Kennedy, William (Vol. 28) - Introduction
William Kennedy 1928–
American novelist.
Labeled a regionalist writer in a positive sense, Kennedy has succeeded in putting Albany, New York, on America's literary map. In the three novels of his Albany cycle, Legs (1976), Billy Phelan's Greatest Game (1978), and Ironweed (1982), Kennedy has created what Paul Gray calls a "geography of the imagination." Focusing on depression-era Albany, Kennedy sympathetically but unsentimentally portrays its politicians, journalists, gamblers, and its down-and-out "low-life" people. As a life-long resident, Kennedy knows the city well. He was a former reporter for the Albany Times Union and has been an English professor in that city at State University of New York.
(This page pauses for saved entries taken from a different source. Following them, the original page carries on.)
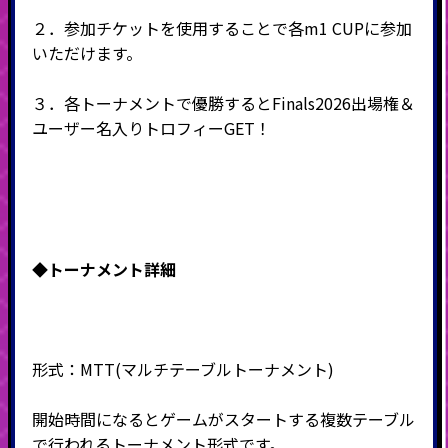
２．参加チケットを使用することで各m1 CUPに参加
いただけます。
３．各トーナメントで優勝するとFinals2026出場権＆
ユーザー名入りトロフィーGET！
◆
トーナメント詳細
形式：
MTT(
マルチテーブルトーナメント
)
開始時間になるとゲームがスタートする複数テーブル
で行われるトーナメント形式です。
Although most critics enthusiastically praise his fourth novel, Ironweed, Kennedy's earlier fiction received mixed appraisals. The Ink Truck (1969), a fast-paced black comedy about a newspaper strike, was considered promising by one critic in its blend of fantasy and reality, but another contended that its surrealistic elements were unnecessary. Similarly, Legs was denounced by some as tedious and ambiguous in its moral stand, but others viewed it as a skillful, vigorous novel. In general, however, most critics find Kennedy's characterizations and dialogue outstanding and suggest he has finally realized his potential in Ironweed, winner of the 1983 National Book Critics Circle Award.